Tips for Princeton’s “More About You” Questions
These short-answer questions are really unlike other parts of your application. Here are our expert tips for writing an engaging response that will win over admissions officers.
1. Be more casual
These are casual questions, so you want your response to feel down-to-earth as well. There’s no need for academic writing here, or even complete sentences. You can even use slang!
Just make sure that your response is still well-written; it should feel like a response in a conversation to an acquaintance or stranger, not like something you’d text a friend.
2. Maximize the word count.
Do not repeat the question in your response. You only have 50 words, so make the most of them! Dive right into your answer.
3. Pay attention to presentation.
Grammatical and formatting mistakes will stand out even more in a short-answer question. Other than maybe using some stylistic fragments, make sure your grammar is correct. You should especially double-check spacing and punctuation/
4. Get an extra set of eyes on your responses.
While most students think to get their college essays edited, these short-answers may not feel like they need an extra set of eyes. Since these are still an important part of your application to Princeton, we recommend having someone else look over your responses. A friend is a great choice since these are more casual questions, and your friend can let you know if your personality shines through.
We also recommend using our free Peer Essay Review platform, where you can get feedback from another student. And, you can review other students’ essays to improve your own writing. If you prefer to have an admissions expert review your essay, you can do so as well on CollegeVine.
Princeton “More About You” Examples
Here are a couple strong responses to the “More About You” questions, as well as analysis on what the writers did well and what could be improved.
Example 1: Joy
Prompt: What brings you joy? (50 words)
The ancient, burlesque sounds of the violin.

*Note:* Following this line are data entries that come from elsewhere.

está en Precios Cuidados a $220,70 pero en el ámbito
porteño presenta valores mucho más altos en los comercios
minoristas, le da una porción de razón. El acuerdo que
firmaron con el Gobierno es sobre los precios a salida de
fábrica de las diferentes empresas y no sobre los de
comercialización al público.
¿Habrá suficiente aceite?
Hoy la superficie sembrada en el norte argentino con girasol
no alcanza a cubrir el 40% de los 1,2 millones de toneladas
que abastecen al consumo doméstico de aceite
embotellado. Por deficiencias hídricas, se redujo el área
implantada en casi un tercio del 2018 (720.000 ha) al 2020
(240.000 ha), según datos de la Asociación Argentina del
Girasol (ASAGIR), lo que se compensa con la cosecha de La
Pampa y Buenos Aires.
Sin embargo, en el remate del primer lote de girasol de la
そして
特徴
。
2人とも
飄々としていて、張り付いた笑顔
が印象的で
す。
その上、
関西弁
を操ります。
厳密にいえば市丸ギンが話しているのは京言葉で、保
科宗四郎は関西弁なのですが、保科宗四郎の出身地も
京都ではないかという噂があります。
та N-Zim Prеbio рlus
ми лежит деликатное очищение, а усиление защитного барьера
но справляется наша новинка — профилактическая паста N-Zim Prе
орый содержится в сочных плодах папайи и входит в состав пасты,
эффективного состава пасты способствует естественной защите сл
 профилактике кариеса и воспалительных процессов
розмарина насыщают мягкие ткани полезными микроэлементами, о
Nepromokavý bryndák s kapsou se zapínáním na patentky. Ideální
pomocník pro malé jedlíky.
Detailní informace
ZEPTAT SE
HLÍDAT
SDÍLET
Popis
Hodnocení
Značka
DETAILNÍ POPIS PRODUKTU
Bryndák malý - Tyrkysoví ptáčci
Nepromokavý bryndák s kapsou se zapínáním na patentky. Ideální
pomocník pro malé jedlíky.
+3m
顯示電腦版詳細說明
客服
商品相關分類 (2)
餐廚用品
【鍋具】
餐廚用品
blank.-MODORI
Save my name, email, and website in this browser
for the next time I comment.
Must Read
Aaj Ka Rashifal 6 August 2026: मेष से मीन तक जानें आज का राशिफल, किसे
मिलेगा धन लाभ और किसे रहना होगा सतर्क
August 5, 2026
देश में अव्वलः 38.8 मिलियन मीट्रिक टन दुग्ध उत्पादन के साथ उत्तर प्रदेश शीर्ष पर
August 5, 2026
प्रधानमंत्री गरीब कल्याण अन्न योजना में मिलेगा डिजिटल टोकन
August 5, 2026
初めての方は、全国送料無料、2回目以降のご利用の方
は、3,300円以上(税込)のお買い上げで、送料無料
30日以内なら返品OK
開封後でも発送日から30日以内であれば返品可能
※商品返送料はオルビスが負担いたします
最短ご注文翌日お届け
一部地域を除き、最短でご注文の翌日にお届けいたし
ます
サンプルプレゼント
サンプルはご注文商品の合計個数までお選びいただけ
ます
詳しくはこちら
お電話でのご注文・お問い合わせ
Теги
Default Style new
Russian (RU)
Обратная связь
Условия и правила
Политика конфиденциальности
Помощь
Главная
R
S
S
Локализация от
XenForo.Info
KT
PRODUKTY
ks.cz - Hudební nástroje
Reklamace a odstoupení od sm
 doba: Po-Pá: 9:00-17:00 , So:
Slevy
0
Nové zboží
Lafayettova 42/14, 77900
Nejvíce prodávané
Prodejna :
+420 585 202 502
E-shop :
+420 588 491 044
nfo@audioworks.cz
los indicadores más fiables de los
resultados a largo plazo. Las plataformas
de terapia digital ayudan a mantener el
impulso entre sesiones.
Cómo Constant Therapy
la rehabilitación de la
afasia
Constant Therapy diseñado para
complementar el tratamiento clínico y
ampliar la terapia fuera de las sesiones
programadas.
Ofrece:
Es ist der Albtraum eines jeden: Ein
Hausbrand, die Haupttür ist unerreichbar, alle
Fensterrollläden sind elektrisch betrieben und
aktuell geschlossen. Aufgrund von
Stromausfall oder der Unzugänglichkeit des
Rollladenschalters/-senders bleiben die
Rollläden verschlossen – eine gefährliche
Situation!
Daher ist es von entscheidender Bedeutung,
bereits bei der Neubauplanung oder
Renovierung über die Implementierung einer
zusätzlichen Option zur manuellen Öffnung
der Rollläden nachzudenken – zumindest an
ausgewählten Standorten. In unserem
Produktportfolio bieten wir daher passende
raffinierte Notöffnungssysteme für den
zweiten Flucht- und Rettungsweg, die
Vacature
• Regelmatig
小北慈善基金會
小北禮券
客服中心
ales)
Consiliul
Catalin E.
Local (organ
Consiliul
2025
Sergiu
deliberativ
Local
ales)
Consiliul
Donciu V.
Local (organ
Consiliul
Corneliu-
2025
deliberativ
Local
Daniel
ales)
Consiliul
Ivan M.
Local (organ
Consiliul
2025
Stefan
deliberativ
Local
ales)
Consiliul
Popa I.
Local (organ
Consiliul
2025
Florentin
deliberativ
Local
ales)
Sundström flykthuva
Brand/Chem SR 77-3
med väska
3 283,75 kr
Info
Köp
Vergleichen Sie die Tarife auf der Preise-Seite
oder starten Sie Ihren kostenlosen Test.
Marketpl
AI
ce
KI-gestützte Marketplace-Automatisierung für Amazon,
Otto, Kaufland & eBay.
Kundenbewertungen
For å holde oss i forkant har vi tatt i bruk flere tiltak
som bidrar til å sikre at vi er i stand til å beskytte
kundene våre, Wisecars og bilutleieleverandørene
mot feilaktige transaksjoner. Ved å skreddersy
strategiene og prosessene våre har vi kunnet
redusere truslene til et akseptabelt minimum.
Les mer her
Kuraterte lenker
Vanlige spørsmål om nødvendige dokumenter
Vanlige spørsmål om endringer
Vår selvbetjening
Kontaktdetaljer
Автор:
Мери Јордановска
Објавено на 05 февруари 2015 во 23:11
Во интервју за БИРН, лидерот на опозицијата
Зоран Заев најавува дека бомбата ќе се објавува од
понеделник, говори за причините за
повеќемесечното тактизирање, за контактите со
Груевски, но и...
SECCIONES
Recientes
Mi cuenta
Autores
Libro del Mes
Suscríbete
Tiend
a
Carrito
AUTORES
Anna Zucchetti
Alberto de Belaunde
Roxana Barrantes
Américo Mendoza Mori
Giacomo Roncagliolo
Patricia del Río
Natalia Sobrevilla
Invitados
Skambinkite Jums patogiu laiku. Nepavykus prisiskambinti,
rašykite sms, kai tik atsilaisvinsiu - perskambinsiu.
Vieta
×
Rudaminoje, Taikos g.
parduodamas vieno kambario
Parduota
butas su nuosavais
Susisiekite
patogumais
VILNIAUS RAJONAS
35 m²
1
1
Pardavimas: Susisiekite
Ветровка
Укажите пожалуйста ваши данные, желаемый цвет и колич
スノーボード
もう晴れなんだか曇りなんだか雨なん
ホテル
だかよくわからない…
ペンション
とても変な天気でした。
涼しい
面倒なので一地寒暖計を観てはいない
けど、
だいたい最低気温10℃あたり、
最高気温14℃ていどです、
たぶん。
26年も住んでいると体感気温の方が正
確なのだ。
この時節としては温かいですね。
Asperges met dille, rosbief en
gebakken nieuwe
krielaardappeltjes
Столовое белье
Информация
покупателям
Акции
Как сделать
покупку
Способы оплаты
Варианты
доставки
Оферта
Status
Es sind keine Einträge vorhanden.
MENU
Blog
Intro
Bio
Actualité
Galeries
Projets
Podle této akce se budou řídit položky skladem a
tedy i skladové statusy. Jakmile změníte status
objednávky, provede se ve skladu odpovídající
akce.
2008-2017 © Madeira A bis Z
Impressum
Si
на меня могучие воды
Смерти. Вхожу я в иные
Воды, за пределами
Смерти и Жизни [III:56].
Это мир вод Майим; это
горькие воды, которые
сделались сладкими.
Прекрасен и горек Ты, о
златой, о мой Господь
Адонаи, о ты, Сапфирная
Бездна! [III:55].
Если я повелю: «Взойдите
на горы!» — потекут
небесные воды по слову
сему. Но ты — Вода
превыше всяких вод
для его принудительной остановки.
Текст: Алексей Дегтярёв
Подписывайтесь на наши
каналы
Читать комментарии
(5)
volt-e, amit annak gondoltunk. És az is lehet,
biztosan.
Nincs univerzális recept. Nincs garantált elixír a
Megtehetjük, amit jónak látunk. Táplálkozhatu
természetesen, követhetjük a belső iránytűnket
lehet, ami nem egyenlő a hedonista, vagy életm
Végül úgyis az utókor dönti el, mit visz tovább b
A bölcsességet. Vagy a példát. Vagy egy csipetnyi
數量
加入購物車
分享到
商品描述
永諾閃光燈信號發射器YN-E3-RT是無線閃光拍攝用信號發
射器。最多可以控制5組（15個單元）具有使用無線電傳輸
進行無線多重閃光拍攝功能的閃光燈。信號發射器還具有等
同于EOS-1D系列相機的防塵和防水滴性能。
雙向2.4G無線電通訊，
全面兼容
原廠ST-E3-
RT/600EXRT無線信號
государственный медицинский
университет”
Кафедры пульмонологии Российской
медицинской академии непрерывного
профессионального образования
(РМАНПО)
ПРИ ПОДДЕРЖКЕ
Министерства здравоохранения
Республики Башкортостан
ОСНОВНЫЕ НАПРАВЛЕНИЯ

I love the feeling of completion, when I can finally play a piece I’ve been working at for months. The glide of a slur, the bounce of the spiccato, plentiful accents and tones; The diversity of music lights a fire in my heart.
What the Response Did Well
This answer feels authentic. The student’s use of unique descriptors like “burlesque” and “bounce” communicate to the reader that they have a unique relationship with the violin — one that brings them joy in a specific and special way.
At the same time, the idea of “the feeling of completion” bringing joy is extremely relatable. This student pulls off unique and relatable in the same short answer.
What Could Be Improved
Small mistakes make big impressions in short answers. For example, the word following a semicolon should not be capitalized. While this kind of grammar error could go unnoticed in a larger essay, it stands out when it is one of fifty words.
Example 2: Soundtrack
Prompt: What song represents the soundtrack of your life at the moment? (50 words)
As I sit lost in thought, an urge to stand and pace overwhelms me. The floorboards creaking echoes through the quiet–a familiar symphony accompanying my musings. New ideas take form, energizing, exciting me. In a way, floorboards are my muses fostering my creativity and inspiration, my growth and learning.
What the Response Did Well
This student’s answer is more memorable than traditional answers due to their unique interpretation of the word “soundtrack.” I’m sure this is the only creaking floorboards essay that was submitted to Princeton last year! Originality and setting yourself apart from others is of the utmost importance during the college admissions process.
What Could Be Improved
Admissions officers spend very little time reading short responses and don’t want to parse through your words to find your answer. Because of its roundabout structure, this response requires a second read for an aha moment (“Ohhh the creaking floorboards are the soundtrack!”).
Additionally, your response to a short answer question doesn’t have to be eloquent or figurative. It can be more like an answer to an interview question — to the point, memorable, and honest. This student might have been better off with a casual structure, writing something like:
The sound I hear most often is the creaking of my floorboards, so I’ll call that the soundtrack of my life. I pace when memorizing things, when trying to inspire creativity, when working through complex ideas. My floorboards are probably tired, but pacing is my method.
Finally, like with Example 6, the use of a double hyphen instead of an em dash (—) stands out in a short answer question. Ensure that your grammar is impeccable in your short answers.